# Problem:
Your answer should consist of every line from the records that holds the string "cuándo".

# Task input:
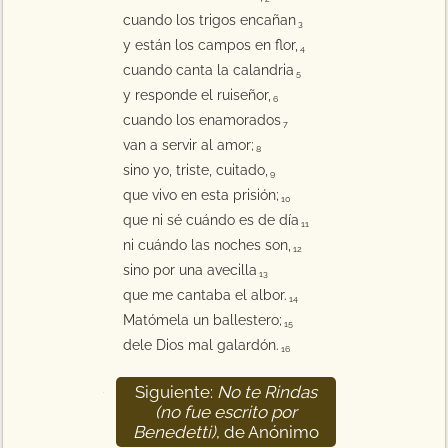
cuando los trigos encañan
3
y están los campos en flor,
4
cuando canta la calandria
5
y responde el ruiseñor,
6
cuando los enamorados
7
van a servir al amor;
8
sino yo, triste, cuitado,
9
que vivo en esta prisión;
10
que ni sé cuándo es de día
11
ni cuándo las noches son,
12
sino por una avecilla
13
que me cantaba el albor.
14
Matómela un ballestero;
15
dele Dios mal galardón.
16
Siguiente:
No te Rindas
17
(no fue escrito por
Benedetti)
, de Anónimo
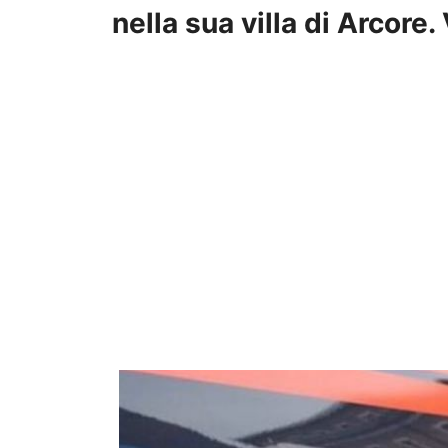
nella sua villa di Arcore.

# Your response:
que ni sé cuándo es de día
ni cuándo las noches son,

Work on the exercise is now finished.